NEW DELHI: A BSF jawan arrested last weekend while trying to sell an AK-47 to terrorists in Rajouri has told interrogators  an army major gave him the weapon.

The arrest has uncovered a huge, flourishing underground arms bazaar in Jammu and Kashmir, with growing evidence of the involvement of security personnel.

Defence sources admit security forces have access to weapons mostly seized during operations or recovered from militants. These include Kalashnikovs, pistols, and grenades.

The sources say the underground arms market supplies to, among others, criminal gangs in north India. Six months ago, a constable was arrested by the BSF while trying to sell weapons to terrorists.

In the latest case, the jawan, Javed Iqbal, named a major posted with the Rashtriya Rifles as the man who handed him the weapon. The major is yet to be named in the police FIR.
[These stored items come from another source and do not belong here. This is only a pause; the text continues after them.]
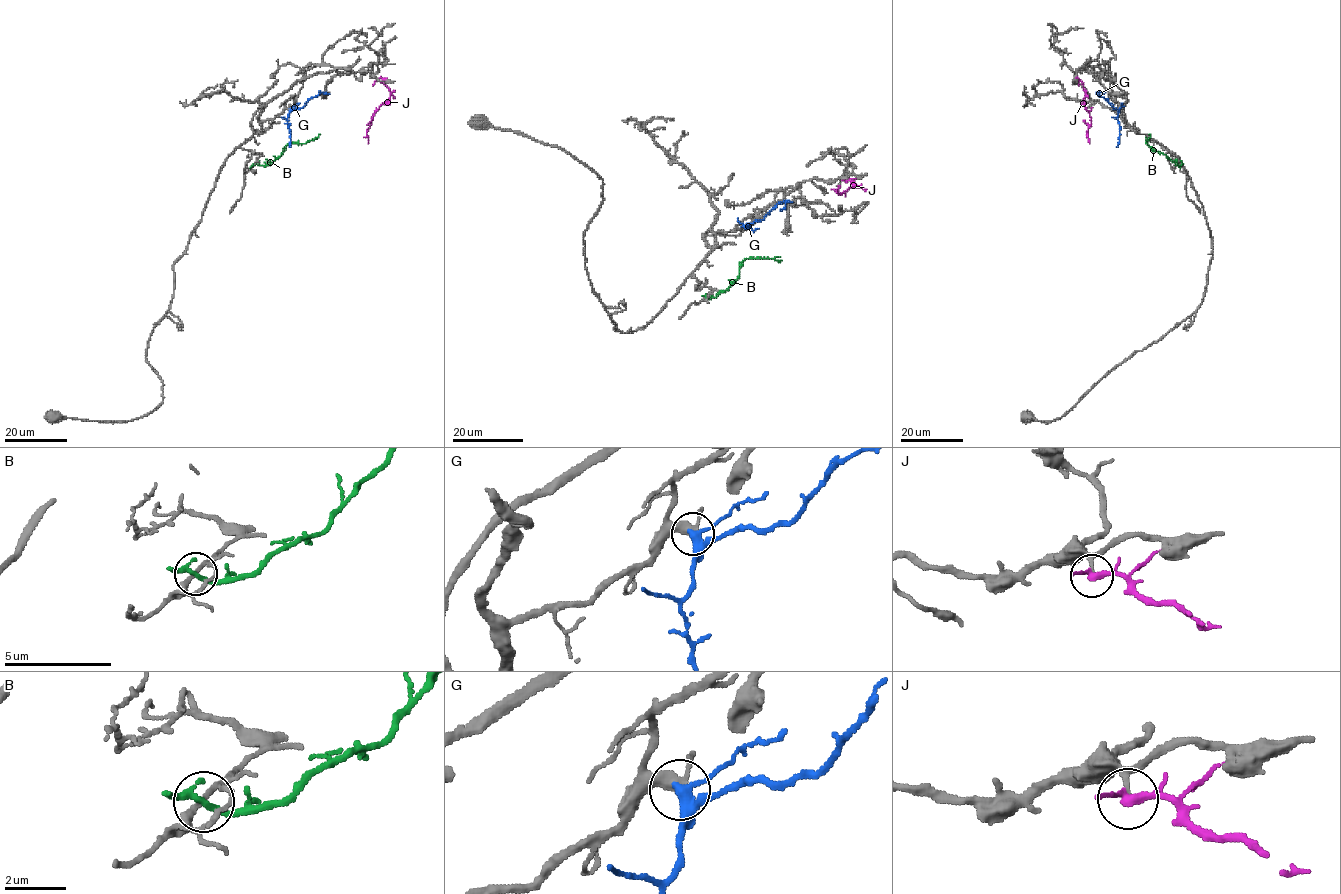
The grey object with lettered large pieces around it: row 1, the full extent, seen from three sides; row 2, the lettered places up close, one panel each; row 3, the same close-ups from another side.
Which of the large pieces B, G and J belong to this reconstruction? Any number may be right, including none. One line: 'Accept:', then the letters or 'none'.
Accept: G

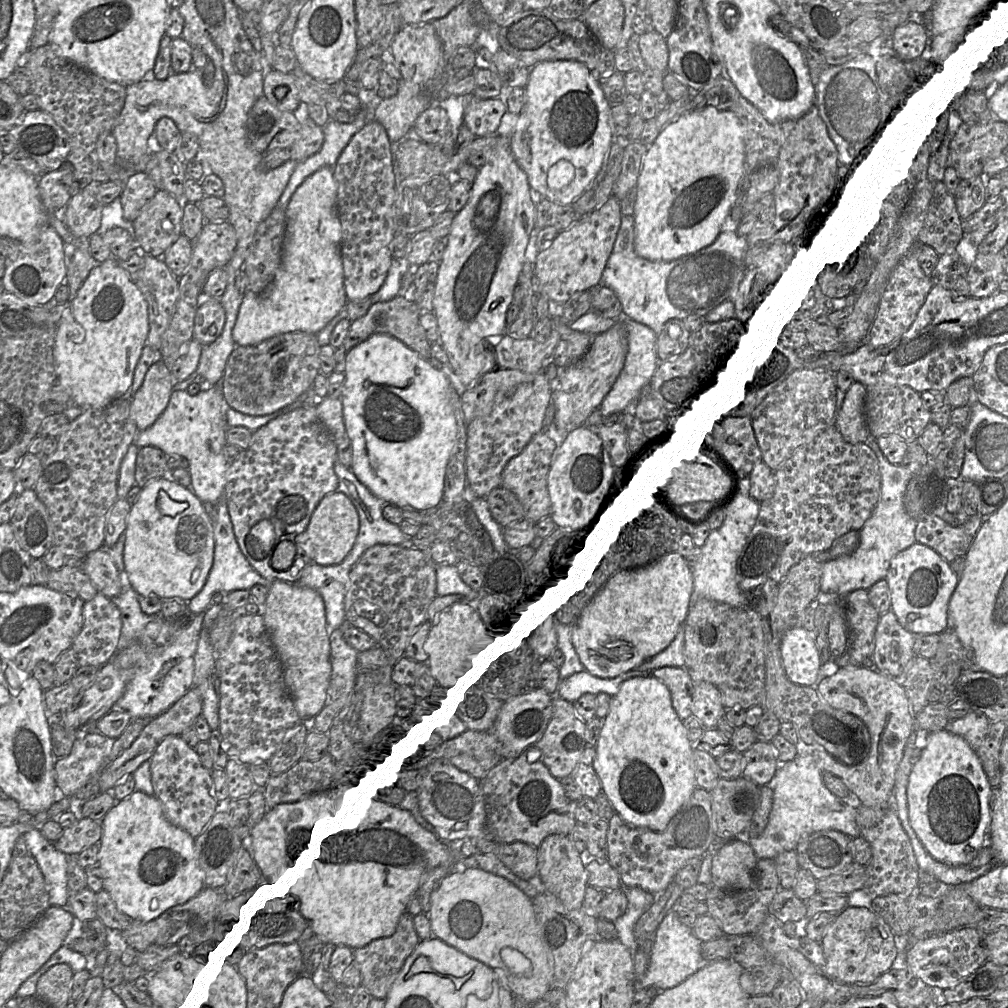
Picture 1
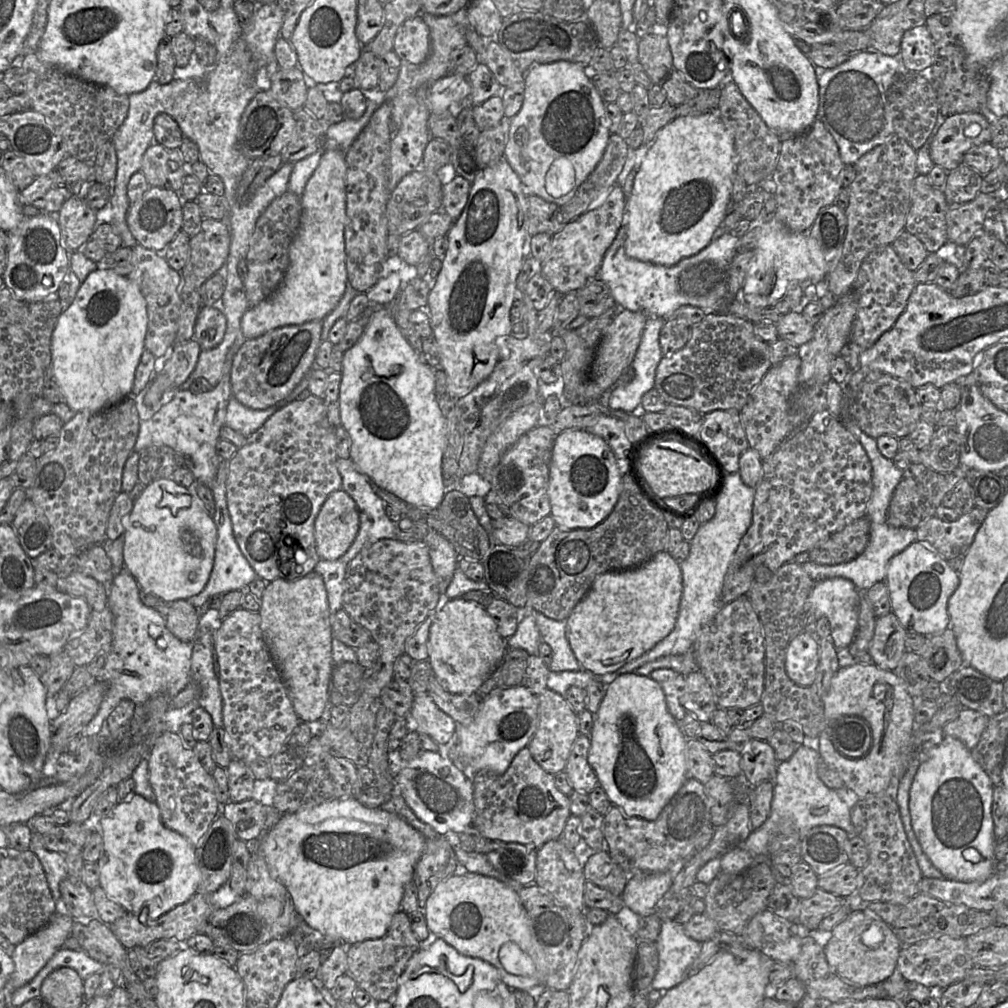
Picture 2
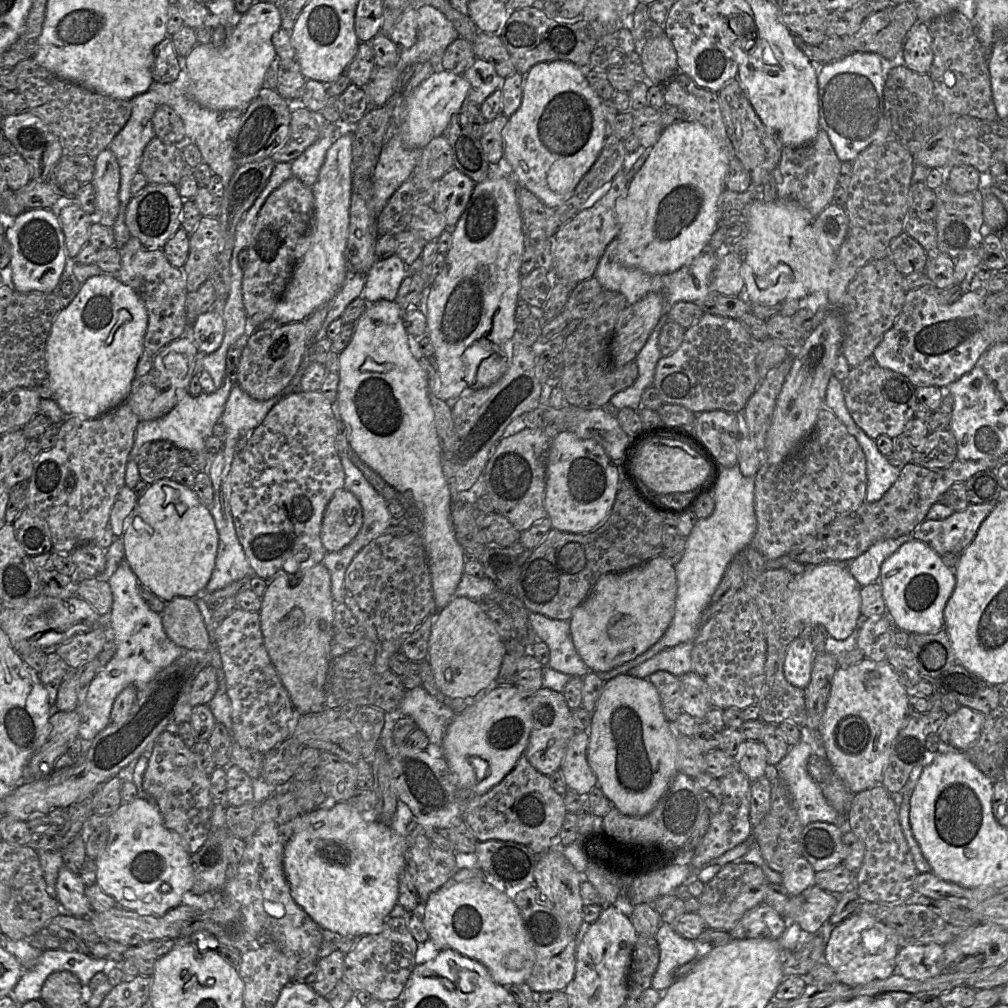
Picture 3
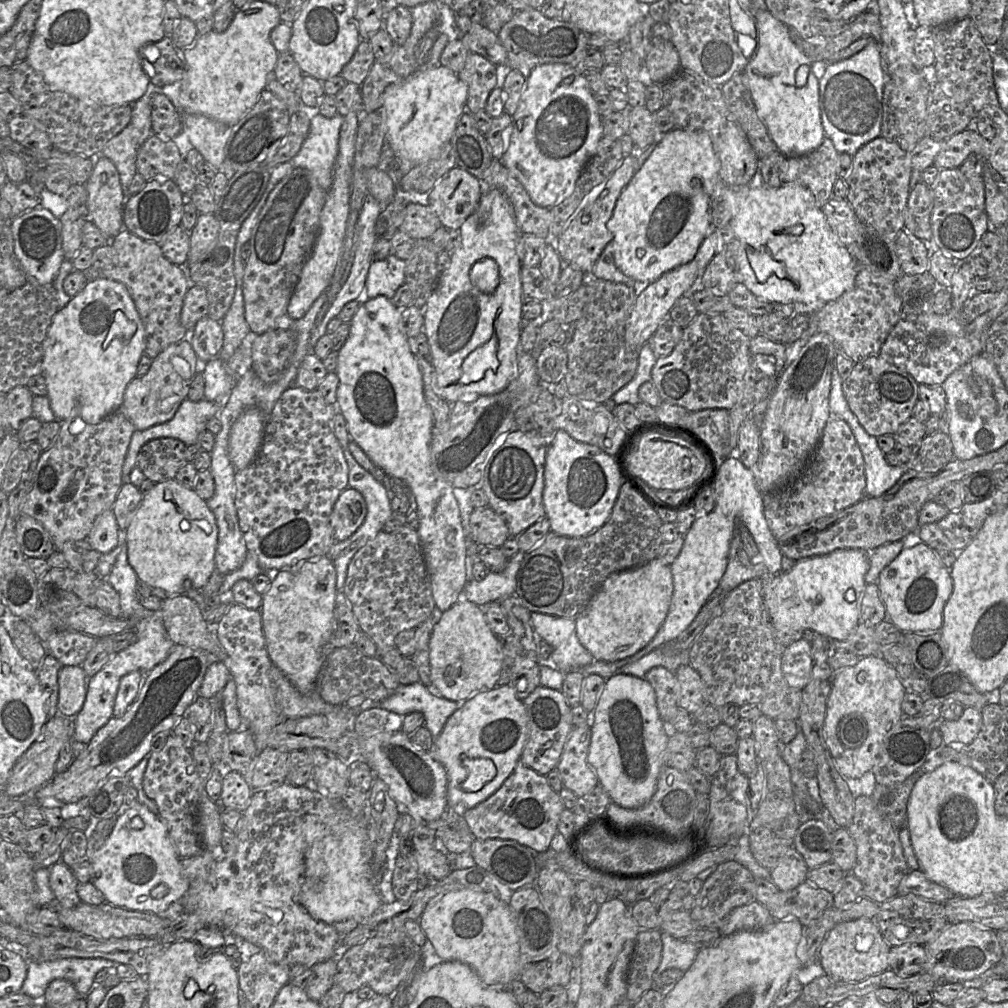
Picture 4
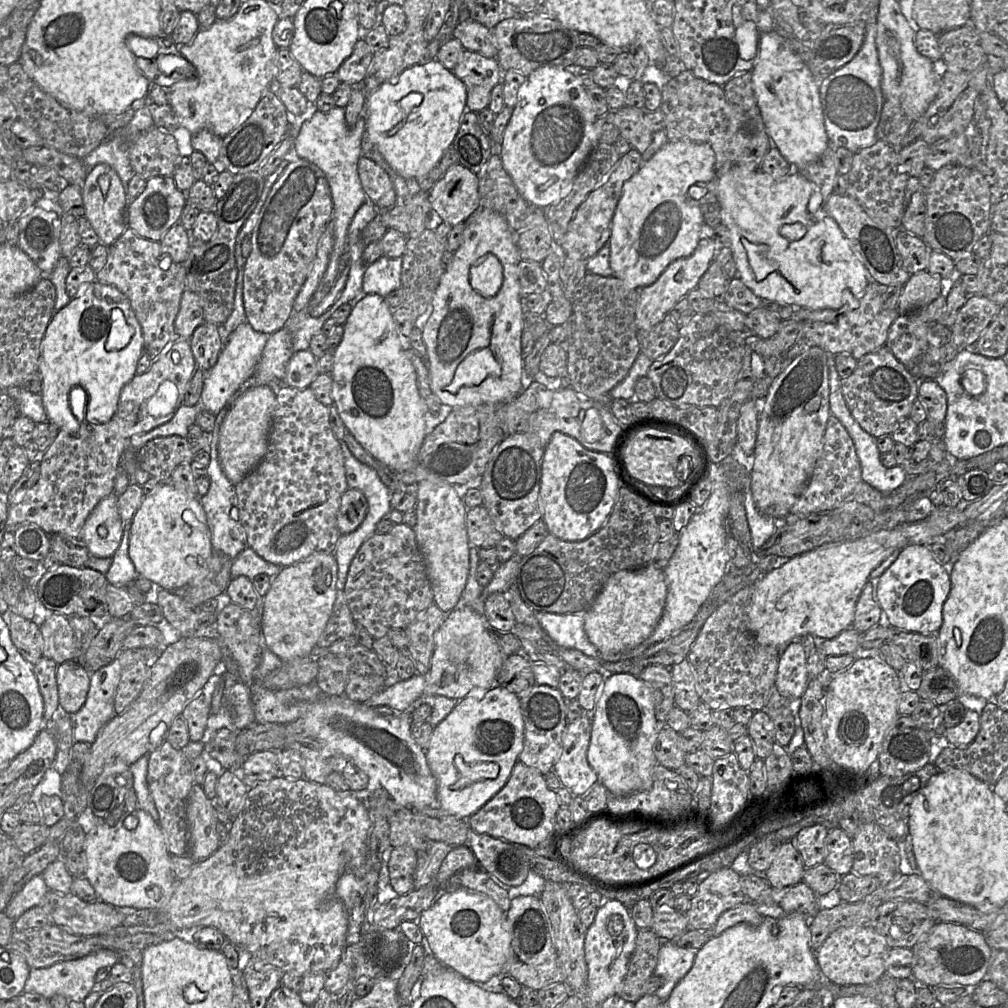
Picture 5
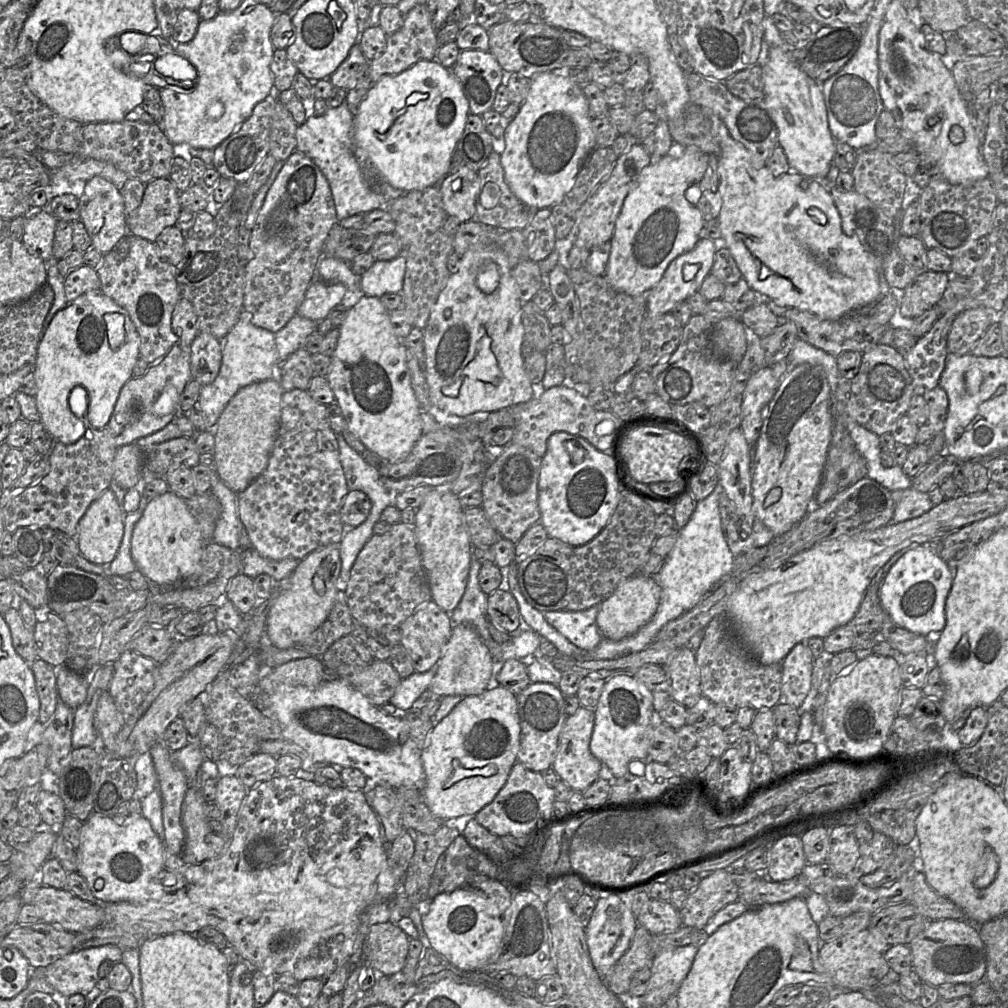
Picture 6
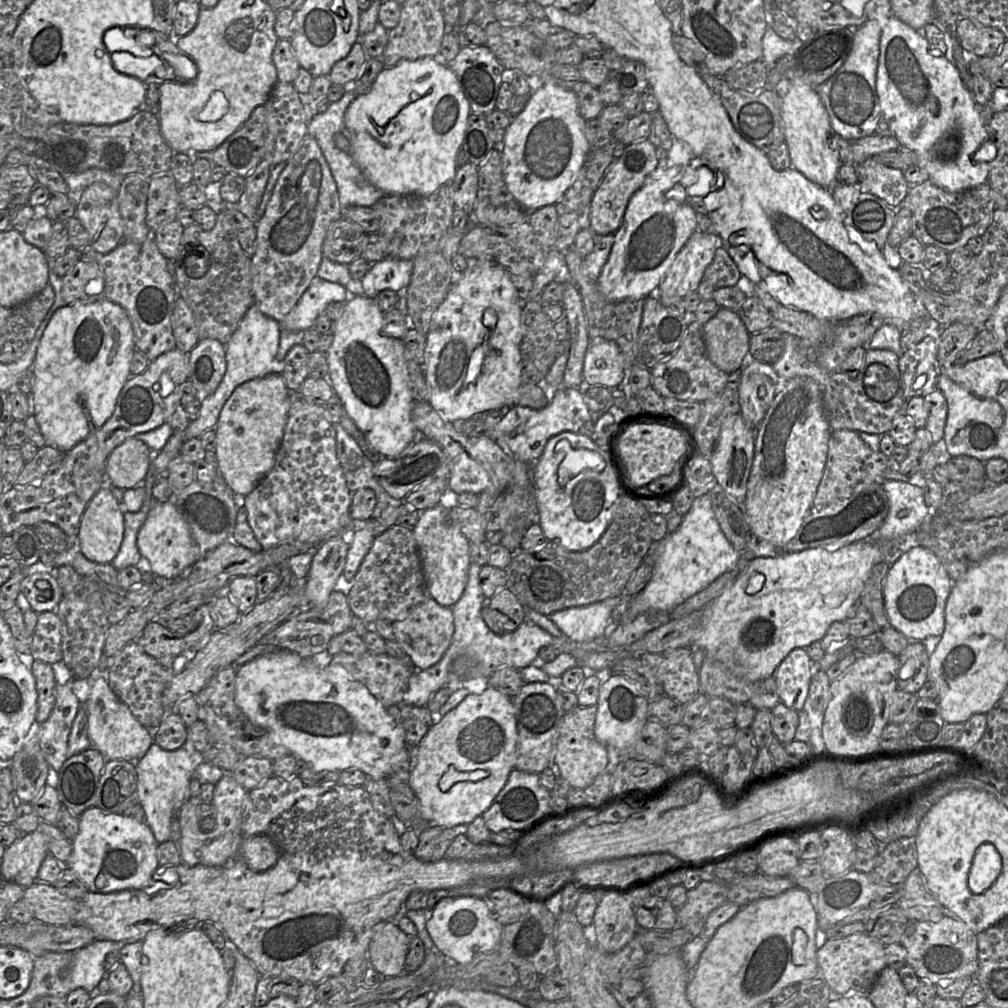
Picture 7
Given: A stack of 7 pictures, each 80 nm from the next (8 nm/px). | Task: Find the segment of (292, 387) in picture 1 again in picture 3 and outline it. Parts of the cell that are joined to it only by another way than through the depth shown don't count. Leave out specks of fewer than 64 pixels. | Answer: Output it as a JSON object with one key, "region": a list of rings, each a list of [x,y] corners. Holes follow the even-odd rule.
{"region":[[[334,299],[300,322],[276,324],[270,321],[255,329],[247,339],[236,371],[236,384],[250,397],[267,400],[281,392],[297,372],[303,354],[313,344]]]}

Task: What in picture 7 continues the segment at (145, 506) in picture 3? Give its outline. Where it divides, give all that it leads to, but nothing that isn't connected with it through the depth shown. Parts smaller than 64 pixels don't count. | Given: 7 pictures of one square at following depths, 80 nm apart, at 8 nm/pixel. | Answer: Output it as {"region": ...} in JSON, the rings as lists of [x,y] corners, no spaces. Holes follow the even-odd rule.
{"region":[[[172,500],[154,502],[137,535],[137,547],[149,569],[156,575],[177,579],[198,560],[190,528]]]}

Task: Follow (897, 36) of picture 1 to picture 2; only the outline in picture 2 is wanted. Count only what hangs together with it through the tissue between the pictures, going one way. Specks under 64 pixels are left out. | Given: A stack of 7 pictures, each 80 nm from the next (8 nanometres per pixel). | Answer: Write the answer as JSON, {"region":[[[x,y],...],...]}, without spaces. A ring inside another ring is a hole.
{"region":[[[926,25],[907,30],[900,43],[900,58],[906,70],[922,72],[934,62],[934,45]]]}

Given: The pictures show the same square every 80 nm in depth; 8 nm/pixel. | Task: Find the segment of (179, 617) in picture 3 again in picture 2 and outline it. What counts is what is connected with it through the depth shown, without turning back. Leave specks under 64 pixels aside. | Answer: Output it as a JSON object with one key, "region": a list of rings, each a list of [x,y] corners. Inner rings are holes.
{"region":[[[187,599],[170,602],[165,623],[171,633],[179,640],[193,642],[199,626],[200,610]]]}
Iqbal was working with the BSF’s intelligence branch. He was trying to sell the AK-47 when an officer alerted police. A trap was laid and Iqbal agreed to sell the weapon for Rs70,000.

While insisting that the case is ‘isolated’, army and BSF officers admit that security agencies generally do not show all the weapons seized during anti-terrorist operations. Such weapons are “held back” and used “appropriately”. In J&K, that could mean many things, including planting the weapons on suspected terrorists who may be arrested or killed.